What to produce
Copy out every line in the entries below that includes "topics".

(Records drawn from a dataset)
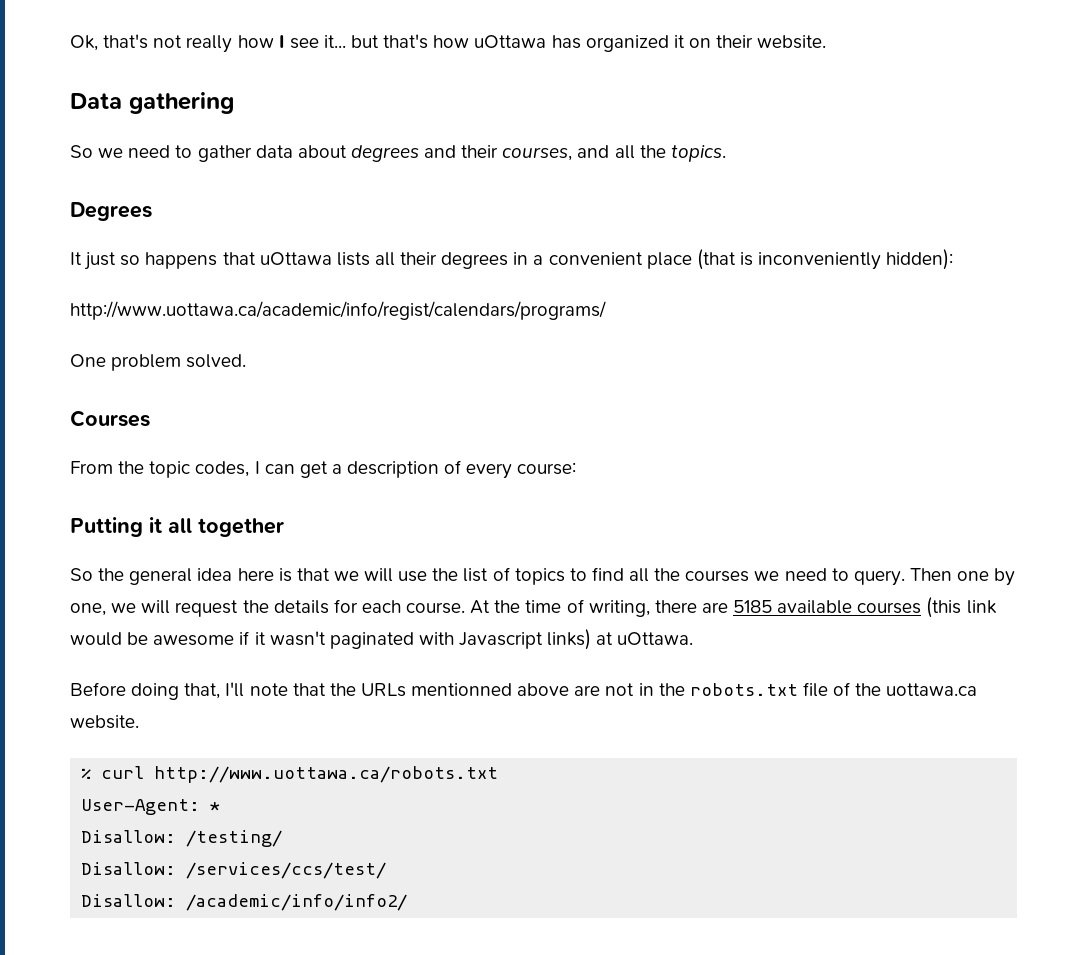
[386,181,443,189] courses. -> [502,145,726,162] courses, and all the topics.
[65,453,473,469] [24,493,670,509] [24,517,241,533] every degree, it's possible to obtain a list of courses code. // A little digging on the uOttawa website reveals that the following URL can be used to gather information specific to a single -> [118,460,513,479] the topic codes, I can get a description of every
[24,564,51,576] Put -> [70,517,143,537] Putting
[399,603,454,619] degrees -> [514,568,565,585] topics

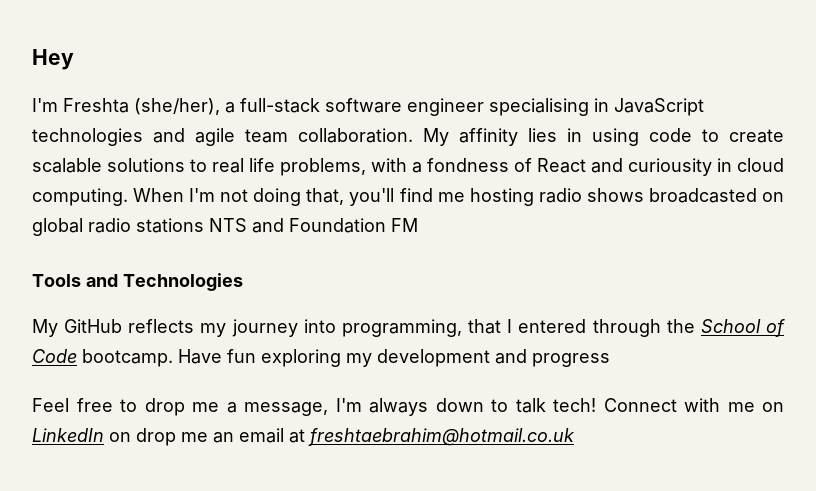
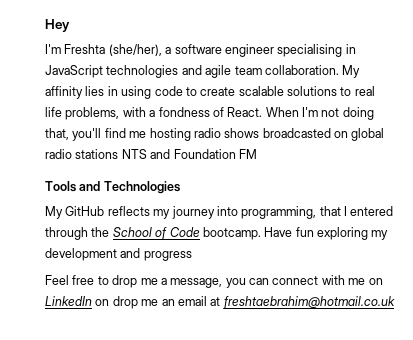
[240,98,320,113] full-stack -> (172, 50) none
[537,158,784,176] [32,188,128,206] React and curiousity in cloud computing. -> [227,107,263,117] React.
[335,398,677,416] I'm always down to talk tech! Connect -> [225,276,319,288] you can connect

Answer to this problem
[386,181,443,189] courses. -> [502,145,726,162] courses, and all the topics.
[399,603,454,619] degrees -> [514,568,565,585] topics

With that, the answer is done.